Convert $x \not\equiv 0$ mod $pq$ to a modulo polynomial

Question

$p,q \in \mathbb{P}$, primes

For $x \not\equiv 0 \bmod p$ you can write $(x-1)(x-2) \dots (x - (p-1)) \equiv 0$ mod $p$

Is there a way to do the same for a a composite modulus $pq$?

Note: $(x-1)(x-2) \dots (x-p) \dots (x-q) \dots (x - (pq-1)) \equiv 0$ mod $pq$ does not work. If $x \equiv 0$ mod $pq$ then the terms $(x-p)$ and $(x-q)$ become $pq$ which makes the polynomial $\equiv 0$ mod $pq$.

Also $x^{(p-1)(q-1)} \equiv 1$ mod $pq$ if $\gcd(x,pq) = 1$ does not cover the case when $x = kp$ or $x = kq$.

------- to clarify ------------------------------------------

Find a polynomial modulo pq such that $x \equiv 0 $ (mod pq) is not a solution but all other numbers are solutions. i.e. a filter.

This can be done if the modulus is a single prime.

@André Nicolas demonstrated that it cannot be done for a composite modulus.

Answer 1

Let $f(x)$ be a polynomial. Suppose that the distinct primes $p$ and $q$ are roots of $f(x)\equiv 0\pmod{pq}$.

Since $(x-p)(x-q)$ is monic, there is a polynomial $g(x)$ such that $f(x)=(x-p)(x-q)g(x)+ax+b$ for some integers $a$ and $b$.

Since $p$ and $q$ are roots of $f(x)\equiv 0\pmod{pq}$, it follows that $pq$ divides $ap+b$ and $pq$ divides $aq+b$. So $p$ and $q$ both divide $b$, and therefore $p$ and $q$ both divide $a$.

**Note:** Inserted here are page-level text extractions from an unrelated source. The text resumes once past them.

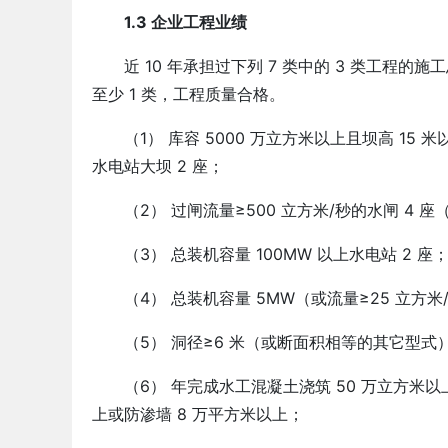
1.3 企业工程业绩
近 10 年承担过下列 7 类中的 3 类工程的施
至少 1 类，工程质量合格。
（1） 库容 5000 万立方米以上且坝高 15 
水电站大坝 2 座；
（2） 过闸流量≥500 立方米/秒的水闸 4 
（3） 总装机容量 100MW 以上水电站 2 座
（4） 总装机容量 5MW（或流量≥25 立方米
（5） 洞径≥6 米（或断面积相等的其它型式）
（6） 年完成水工混凝土浇筑 50 万立方米以
上或防渗墙 8 万平方米以上；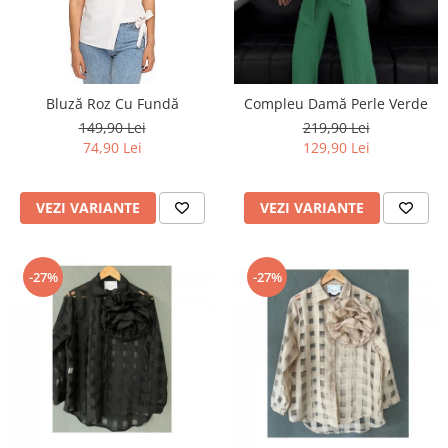
Bluză Roz Cu Fundă
Compleu Damă Perle Verde
149,90 Lei
219,90 Lei
74,90 Lei
129,90 Lei
VEZI VARIANTE
VEZI VARIANTE
-27%
-27%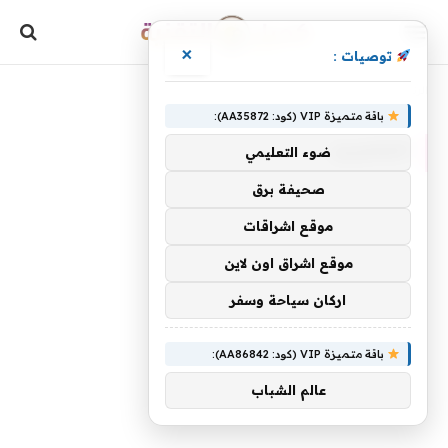
×
توصيات :
»
الرئيسية
المخبرين
باقة متميزة VIP (كود: AA35872):
المخبرين
ضوء التعليمي
صحيفة برق
موقع اشراقات
موقع اشراق اون لاين
اركان سياحة وسفر
باقة متميزة VIP (كود: AA86842):
عالم الشباب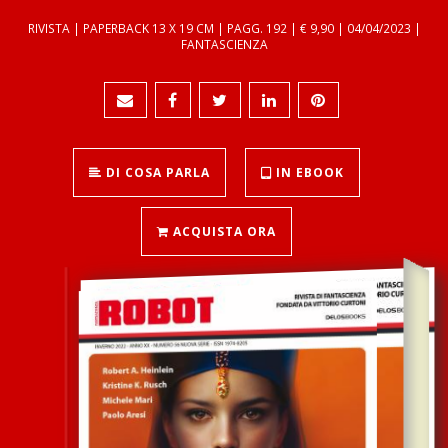
RIVISTA | PAPERBACK 13 X 19 CM | PAGG. 192 | € 9,90 | 04/04/2023 |
FANTASCIENZA
DI COSA PARLA
IN EBOOK
ACQUISTA ORA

It follows that $pq$ divides $f(pq)$.

Remark: In hindsight, there is a one line proof. Since $f(0)\equiv 0\pmod{p}$ and $f(0)\equiv 0\pmod{pq}$, it follows that $f(0)\equiv 0\pmod{pq}$. But I might as well keep my ugly argument above: it is what I first wrote down.